Doch die vielen Fragen, die Susu Wang betrafen, bohrten weiter in ihm.
*
Sun Cheng sah die Welt aus einer verzerrten Perspektive. Schuld daran waren sein gewaltsam nach unten gezogener Kopf und die Schmerzen, die, von Kopf und Schulter ausgehend, durch seinen Körper jagten.
Der Boden unter ihm schien zu schwanken wie damals, als das letzte schwere Erdbeben San Francisco heimsuchte und viele Häuser in Chinatown zum Einsturz brachte.
Die Gestalten und Gesichter um ihn herum führten, obwohl sie doch alle auf ihren Plätzen standen, aus seiner Sicht einen verrückten Tanz auf. Die Weißen mit den schußbereiten Waffen und ihre chinesischen Gefangenen.
Seine gegen die Mißhandlung und die Schmerzen revoltierenden Sinne brachten ihn an den Rand des Zusammenbruchs. Am liebsten hätte er die Augen geschlossen und sich der verlockenden Ohnmacht ergeben, die ihn stark bedrängte. Wie erlösend mußte es sein, sich einfach zu Boden fallen zu lassen und nichts mehr zu spüren!
Nein, das durfte er nicht tun! Er sagte es sich immer wieder. Zwei Gründe sprachen dagegen.
Zum einen würden ihn die Männer des Hais nicht verschonen, nur weil er das Bewußtsein verlor. Wahrscheinlich würde schon der Sturz an sich seine Schmerzen verstärken, denn die dicken Holzwalzen der Wäschemangel würden seinen Zopf nicht preisgeben.
Zum anderen mußte er sich um Fei-yen kümmern, sie beschützen. Wenn er sich der erlösenden Ohnmacht hingab, wer stand dann für sie ein, wenn es zum Äußersten kam?
Natürlich betrog Sun Cheng sich mit diesem Gedanken selbst.
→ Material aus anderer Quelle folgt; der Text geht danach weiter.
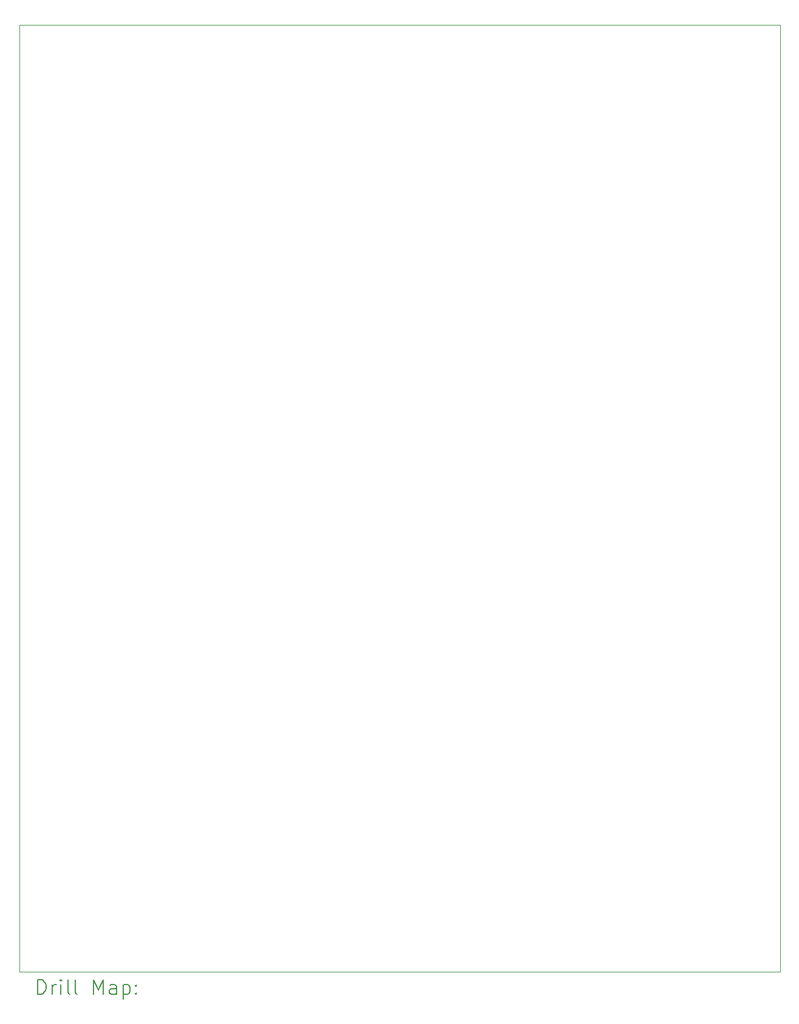
<source format=gbr>
%TF.GenerationSoftware,KiCad,Pcbnew,9.0.0*%
%TF.CreationDate,2025-04-29T18:09:41-05:00*%
%TF.ProjectId,Mainboard,4d61696e-626f-4617-9264-2e6b69636164,rev?*%
%TF.SameCoordinates,Original*%
%TF.FileFunction,Drillmap*%
%TF.FilePolarity,Positive*%
%FSLAX45Y45*%
G04 Gerber Fmt 4.5, Leading zero omitted, Abs format (unit mm)*
G04 Created by KiCad (PCBNEW 9.0.0) date 2025-04-29 18:09:41*
%MOMM*%
%LPD*%
G01*
G04 APERTURE LIST*
%ADD10C,0.050000*%
%ADD11C,0.200000*%
G04 APERTURE END LIST*
D10*
X11908500Y-2750000D02*
X22516500Y-2750000D01*
X22516500Y-15950000D01*
X11908500Y-15950000D01*
X11908500Y-2750000D01*
D11*
X12166777Y-16263984D02*
X12166777Y-16063984D01*
X12166777Y-16063984D02*
X12214396Y-16063984D01*
X12214396Y-16063984D02*
X12242967Y-16073508D01*
X12242967Y-16073508D02*
X12262015Y-16092555D01*
X12262015Y-16092555D02*
X12271539Y-16111603D01*
X12271539Y-16111603D02*
X12281062Y-16149698D01*
X12281062Y-16149698D02*
X12281062Y-16178269D01*
X12281062Y-16178269D02*
X12271539Y-16216365D01*
X12271539Y-16216365D02*
X12262015Y-16235412D01*
X12262015Y-16235412D02*
X12242967Y-16254460D01*
X12242967Y-16254460D02*
X12214396Y-16263984D01*
X12214396Y-16263984D02*
X12166777Y-16263984D01*
X12366777Y-16263984D02*
X12366777Y-16130650D01*
X12366777Y-16168746D02*
X12376301Y-16149698D01*
X12376301Y-16149698D02*
X12385824Y-16140174D01*
X12385824Y-16140174D02*
X12404872Y-16130650D01*
X12404872Y-16130650D02*
X12423920Y-16130650D01*
X12490586Y-16263984D02*
X12490586Y-16130650D01*
X12490586Y-16063984D02*
X12481062Y-16073508D01*
X12481062Y-16073508D02*
X12490586Y-16083031D01*
X12490586Y-16083031D02*
X12500110Y-16073508D01*
X12500110Y-16073508D02*
X12490586Y-16063984D01*
X12490586Y-16063984D02*
X12490586Y-16083031D01*
X12614396Y-16263984D02*
X12595348Y-16254460D01*
X12595348Y-16254460D02*
X12585824Y-16235412D01*
X12585824Y-16235412D02*
X12585824Y-16063984D01*
X12719158Y-16263984D02*
X12700110Y-16254460D01*
X12700110Y-16254460D02*
X12690586Y-16235412D01*
X12690586Y-16235412D02*
X12690586Y-16063984D01*
X12947729Y-16263984D02*
X12947729Y-16063984D01*
X12947729Y-16063984D02*
X13014396Y-16206841D01*
X13014396Y-16206841D02*
X13081062Y-16063984D01*
X13081062Y-16063984D02*
X13081062Y-16263984D01*
X13262015Y-16263984D02*
X13262015Y-16159222D01*
X13262015Y-16159222D02*
X13252491Y-16140174D01*
X13252491Y-16140174D02*
X13233443Y-16130650D01*
X13233443Y-16130650D02*
X13195348Y-16130650D01*
X13195348Y-16130650D02*
X13176301Y-16140174D01*
X13262015Y-16254460D02*
X13242967Y-16263984D01*
X13242967Y-16263984D02*
X13195348Y-16263984D01*
X13195348Y-16263984D02*
X13176301Y-16254460D01*
X13176301Y-16254460D02*
X13166777Y-16235412D01*
X13166777Y-16235412D02*
X13166777Y-16216365D01*
X13166777Y-16216365D02*
X13176301Y-16197317D01*
X13176301Y-16197317D02*
X13195348Y-16187793D01*
X13195348Y-16187793D02*
X13242967Y-16187793D01*
X13242967Y-16187793D02*
X13262015Y-16178269D01*
X13357253Y-16130650D02*
X13357253Y-16330650D01*
X13357253Y-16140174D02*
X13376301Y-16130650D01*
X13376301Y-16130650D02*
X13414396Y-16130650D01*
X13414396Y-16130650D02*
X13433443Y-16140174D01*
X13433443Y-16140174D02*
X13442967Y-16149698D01*
X13442967Y-16149698D02*
X13452491Y-16168746D01*
X13452491Y-16168746D02*
X13452491Y-16225888D01*
X13452491Y-16225888D02*
X13442967Y-16244936D01*
X13442967Y-16244936D02*
X13433443Y-16254460D01*
X13433443Y-16254460D02*
X13414396Y-16263984D01*
X13414396Y-16263984D02*
X13376301Y-16263984D01*
X13376301Y-16263984D02*
X13357253Y-16254460D01*
X13538205Y-16244936D02*
X13547729Y-16254460D01*
X13547729Y-16254460D02*
X13538205Y-16263984D01*
X13538205Y-16263984D02*
X13528682Y-16254460D01*
X13528682Y-16254460D02*
X13538205Y-16244936D01*
X13538205Y-16244936D02*
X13538205Y-16263984D01*
X13538205Y-16140174D02*
X13547729Y-16149698D01*
X13547729Y-16149698D02*
X13538205Y-16159222D01*
X13538205Y-16159222D02*
X13528682Y-16149698D01*
X13528682Y-16149698D02*
X13538205Y-16140174D01*
X13538205Y-16140174D02*
X13538205Y-16159222D01*
M02*

</source>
Hilflos, wie er zur Zeit war, konnte er gar nichts für seine Enkelin tun.
Aber das Versprechen, das der alte Mann seiner Schwiegertochter auf dem Totenbett gegeben hatte, band ihn so stark, daß es jede Vernunft verdrängte.
Er wollte seinen Blick auf Fei-yen richten, damit ihr Anblick ihm Halt und Stärke gab.